I'm not quite sure why I love George Stevens'
I Remember Mama so much. It's a calm, quiet film about a Norwegian immigrant family living in San Francisco during the 1910s told from the point of view of the adolescent Katrin Hanson. The film is pure nostalgic melodrama, charting how the family copes with life, death, and finances under the loving yet stern rule of their matriarch Marta 'Mama' Hanson. Clocking in at over 130 minutes,
I Remember Mama should have collapsed under the weight of its decentralized and blatantly sentimental plot. And yet, it doesn't. If I had to take a guess as to why, it wouldn't be the most obvious answers like Stevens' meticulous direction, Nicholas Musuraca's warm cinematography that covers the screen like a wooly blanket, or Irene Dunne's career-defining performance as 'Mama.' No, my answer would be the film's simple sincerity.

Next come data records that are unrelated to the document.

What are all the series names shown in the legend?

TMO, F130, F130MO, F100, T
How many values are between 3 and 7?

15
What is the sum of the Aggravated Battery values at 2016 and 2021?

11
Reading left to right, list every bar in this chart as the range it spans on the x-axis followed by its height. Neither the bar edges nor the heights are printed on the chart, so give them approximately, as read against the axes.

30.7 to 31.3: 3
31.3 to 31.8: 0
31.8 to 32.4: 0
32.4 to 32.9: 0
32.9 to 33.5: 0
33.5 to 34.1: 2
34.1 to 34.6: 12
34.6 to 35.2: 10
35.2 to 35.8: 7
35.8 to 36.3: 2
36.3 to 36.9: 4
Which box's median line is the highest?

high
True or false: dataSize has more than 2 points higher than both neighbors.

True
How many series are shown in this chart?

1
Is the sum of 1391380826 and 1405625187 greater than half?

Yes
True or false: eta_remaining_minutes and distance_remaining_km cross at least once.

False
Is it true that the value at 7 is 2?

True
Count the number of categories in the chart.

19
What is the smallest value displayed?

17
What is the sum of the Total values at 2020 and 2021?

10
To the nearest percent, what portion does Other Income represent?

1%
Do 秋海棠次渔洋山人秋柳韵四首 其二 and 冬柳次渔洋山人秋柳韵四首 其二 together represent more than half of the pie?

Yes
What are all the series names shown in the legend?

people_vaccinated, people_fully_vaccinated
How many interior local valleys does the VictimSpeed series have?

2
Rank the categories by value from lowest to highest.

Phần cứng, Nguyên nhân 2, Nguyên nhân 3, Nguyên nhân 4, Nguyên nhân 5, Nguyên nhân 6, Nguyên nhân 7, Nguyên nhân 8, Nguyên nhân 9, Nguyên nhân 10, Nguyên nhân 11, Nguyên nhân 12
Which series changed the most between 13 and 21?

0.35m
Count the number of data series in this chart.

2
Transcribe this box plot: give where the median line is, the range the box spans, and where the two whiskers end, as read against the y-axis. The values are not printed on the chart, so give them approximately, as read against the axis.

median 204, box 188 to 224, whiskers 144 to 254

I was choking back tears more than once at scenes that would have made me roll my eyes in lesser films: 'Mama' sneaking into a hospital to sing her youngest daughter a lullaby after an operation, 'Mama' giving Katrin an heirloom brooch after an unfortunate misunderstanding with a neighbor, the jovial uncle drinking one last toast with 'Mama' and his ostracized common law wife on his death-bed, and 'Mama' taking a huge risk to get Katrin's writing into the hands of a respected author. The melodrama isn't forced or insisted upon. Instead, it is presented plainly and earnestly. The resulting emotional response is undeniable.